*** Block opens ***

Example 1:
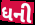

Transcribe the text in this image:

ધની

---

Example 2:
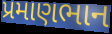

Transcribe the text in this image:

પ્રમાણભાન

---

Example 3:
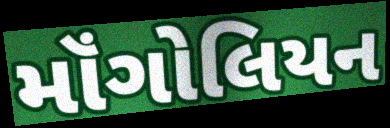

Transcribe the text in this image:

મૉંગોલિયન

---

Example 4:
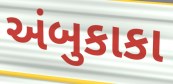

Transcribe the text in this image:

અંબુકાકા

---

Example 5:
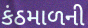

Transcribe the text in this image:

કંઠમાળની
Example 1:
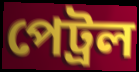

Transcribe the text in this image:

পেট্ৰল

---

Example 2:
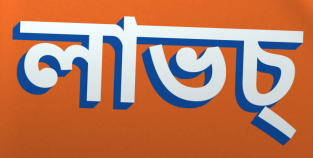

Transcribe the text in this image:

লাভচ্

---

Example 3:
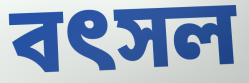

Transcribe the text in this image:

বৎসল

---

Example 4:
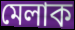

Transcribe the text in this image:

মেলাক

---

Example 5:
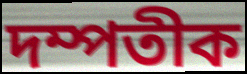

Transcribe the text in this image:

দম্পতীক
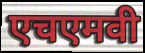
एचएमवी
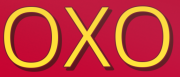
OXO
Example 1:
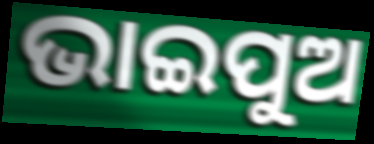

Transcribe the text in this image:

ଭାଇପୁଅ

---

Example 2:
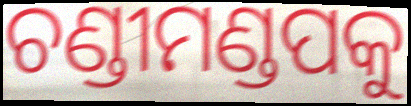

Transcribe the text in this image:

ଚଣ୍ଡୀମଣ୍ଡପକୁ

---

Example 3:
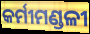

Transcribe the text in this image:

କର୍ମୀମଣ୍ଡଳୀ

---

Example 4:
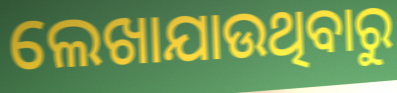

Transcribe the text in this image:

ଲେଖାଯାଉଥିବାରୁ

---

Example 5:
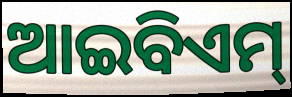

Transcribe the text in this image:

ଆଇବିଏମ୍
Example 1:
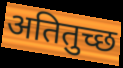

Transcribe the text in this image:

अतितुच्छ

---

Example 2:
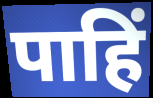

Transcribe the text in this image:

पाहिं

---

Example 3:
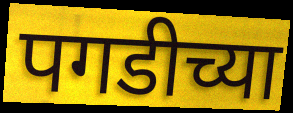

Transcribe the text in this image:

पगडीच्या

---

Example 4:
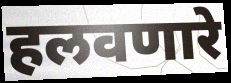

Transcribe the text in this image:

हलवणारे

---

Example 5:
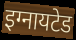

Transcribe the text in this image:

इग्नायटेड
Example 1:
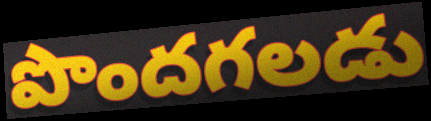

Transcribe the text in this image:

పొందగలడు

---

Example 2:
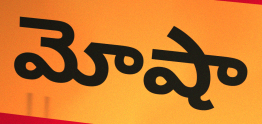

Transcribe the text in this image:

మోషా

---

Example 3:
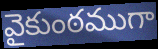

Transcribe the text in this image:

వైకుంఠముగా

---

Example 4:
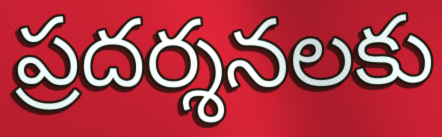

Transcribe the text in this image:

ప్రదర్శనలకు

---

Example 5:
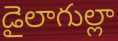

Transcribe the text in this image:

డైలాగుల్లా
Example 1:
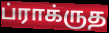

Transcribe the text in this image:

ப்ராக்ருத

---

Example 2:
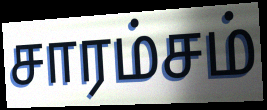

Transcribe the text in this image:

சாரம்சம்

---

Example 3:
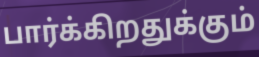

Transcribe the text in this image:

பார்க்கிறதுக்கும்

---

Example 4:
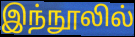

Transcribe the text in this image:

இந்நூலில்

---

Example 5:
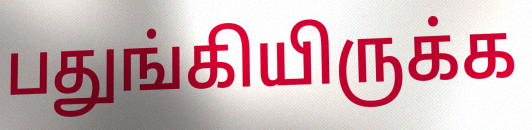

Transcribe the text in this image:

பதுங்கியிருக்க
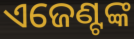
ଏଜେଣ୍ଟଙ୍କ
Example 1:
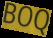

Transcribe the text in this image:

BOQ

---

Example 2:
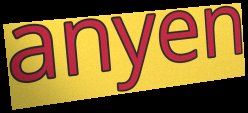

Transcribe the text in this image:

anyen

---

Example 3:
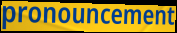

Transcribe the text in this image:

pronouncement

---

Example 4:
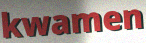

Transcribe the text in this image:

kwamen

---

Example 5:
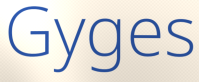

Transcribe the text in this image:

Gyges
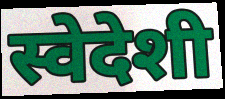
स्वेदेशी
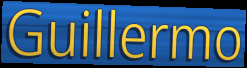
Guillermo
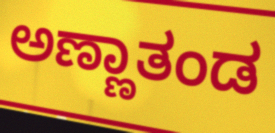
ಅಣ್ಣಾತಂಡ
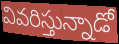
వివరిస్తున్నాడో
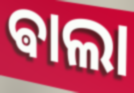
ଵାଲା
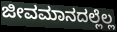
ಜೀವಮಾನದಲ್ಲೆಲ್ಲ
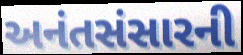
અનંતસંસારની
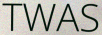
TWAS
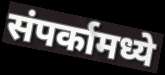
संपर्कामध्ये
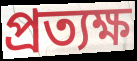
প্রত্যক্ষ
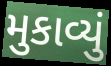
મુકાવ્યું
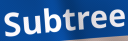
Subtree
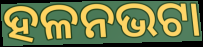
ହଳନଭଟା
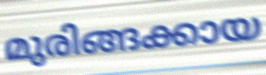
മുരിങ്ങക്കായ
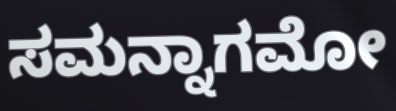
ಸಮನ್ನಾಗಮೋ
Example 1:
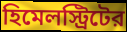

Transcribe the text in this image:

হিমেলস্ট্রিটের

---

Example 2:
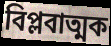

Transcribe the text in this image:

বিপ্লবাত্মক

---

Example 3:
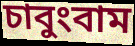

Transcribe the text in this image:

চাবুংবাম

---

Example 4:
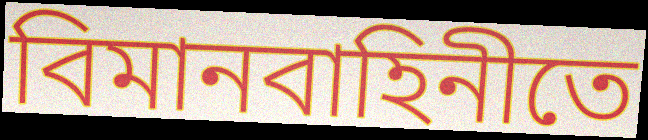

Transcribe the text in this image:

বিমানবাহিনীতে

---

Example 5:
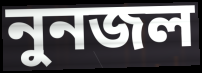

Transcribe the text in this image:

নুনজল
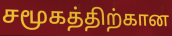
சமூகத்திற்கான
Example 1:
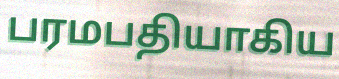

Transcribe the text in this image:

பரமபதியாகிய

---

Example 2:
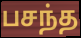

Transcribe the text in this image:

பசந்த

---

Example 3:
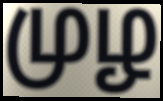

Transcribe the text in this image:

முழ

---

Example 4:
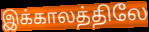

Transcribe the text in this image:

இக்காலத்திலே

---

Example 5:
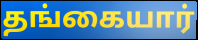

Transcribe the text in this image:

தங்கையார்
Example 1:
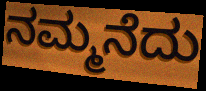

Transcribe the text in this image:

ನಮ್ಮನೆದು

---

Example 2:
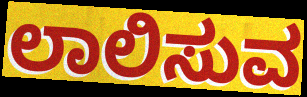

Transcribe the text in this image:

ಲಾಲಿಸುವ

*** Block closes ***

■ **What is required**
Return every line above verbatim, pictures excluded.

■ **Task response**
Example 1:

Transcribe the text in this image:

ધની

---

Example 2:

Transcribe the text in this image:

પ્રમાણભાન

---

Example 3:

Transcribe the text in this image:

મૉંગોલિયન

---

Example 4:

Transcribe the text in this image:

અંબુકાકા

---

Example 5:

Transcribe the text in this image:

કંઠમાળની
Example 1:

Transcribe the text in this image:

পেট্ৰল

---

Example 2:

Transcribe the text in this image:

লাভচ্

---

Example 3:

Transcribe the text in this image:

বৎসল

---

Example 4:

Transcribe the text in this image:

মেলাক

---

Example 5:

Transcribe the text in this image:

দম্পতীক
एचएमवी
OXO
Example 1:

Transcribe the text in this image:

ଭାଇପୁଅ

---

Example 2:

Transcribe the text in this image:

ଚଣ୍ଡୀମଣ୍ଡପକୁ

---

Example 3:

Transcribe the text in this image:

କର୍ମୀମଣ୍ଡଳୀ

---

Example 4:

Transcribe the text in this image:

ଲେଖାଯାଉଥିବାରୁ

---

Example 5:

Transcribe the text in this image:

ଆଇବିଏମ୍
Example 1:

Transcribe the text in this image:

अतितुच्छ

---

Example 2:

Transcribe the text in this image:

पाहिं

---

Example 3:

Transcribe the text in this image:

पगडीच्या

---

Example 4:

Transcribe the text in this image:

हलवणारे

---

Example 5:

Transcribe the text in this image:

इग्नायटेड
Example 1:

Transcribe the text in this image:

పొందగలడు

---

Example 2:

Transcribe the text in this image:

మోషా

---

Example 3:

Transcribe the text in this image:

వైకుంఠముగా

---

Example 4:

Transcribe the text in this image:

ప్రదర్శనలకు

---

Example 5:

Transcribe the text in this image:

డైలాగుల్లా
Example 1:

Transcribe the text in this image:

ப்ராக்ருத

---

Example 2:

Transcribe the text in this image:

சாரம்சம்

---

Example 3:

Transcribe the text in this image:

பார்க்கிறதுக்கும்

---

Example 4:

Transcribe the text in this image:

இந்நூலில்

---

Example 5:

Transcribe the text in this image:

பதுங்கியிருக்க
ଏଜେଣ୍ଟଙ୍କ
Example 1:

Transcribe the text in this image:

BOQ

---

Example 2:

Transcribe the text in this image:

anyen

---

Example 3:

Transcribe the text in this image:

pronouncement

---

Example 4:

Transcribe the text in this image:

kwamen

---

Example 5:

Transcribe the text in this image:

Gyges
स्वेदेशी
Guillermo
ಅಣ್ಣಾತಂಡ
వివరిస్తున్నాడో
ଵାଲା
ಜೀವಮಾನದಲ್ಲೆಲ್ಲ
અનંતસંસારની
TWAS
संपर्कामध्ये
প্রত্যক্ষ
મુકાવ્યું
Subtree
ହଳନଭଟା
മുരിങ്ങക്കായ
ಸಮನ್ನಾಗಮೋ
Example 1:

Transcribe the text in this image:

হিমেলস্ট্রিটের

---

Example 2:

Transcribe the text in this image:

বিপ্লবাত্মক

---

Example 3:

Transcribe the text in this image:

চাবুংবাম

---

Example 4:

Transcribe the text in this image:

বিমানবাহিনীতে

---

Example 5:

Transcribe the text in this image:

নুনজল
சமூகத்திற்கான
Example 1:

Transcribe the text in this image:

பரமபதியாகிய

---

Example 2:

Transcribe the text in this image:

பசந்த

---

Example 3:

Transcribe the text in this image:

முழ

---

Example 4:

Transcribe the text in this image:

இக்காலத்திலே

---

Example 5:

Transcribe the text in this image:

தங்கையார்
Example 1:

Transcribe the text in this image:

ನಮ್ಮನೆದು

---

Example 2:

Transcribe the text in this image:

ಲಾಲಿಸುವ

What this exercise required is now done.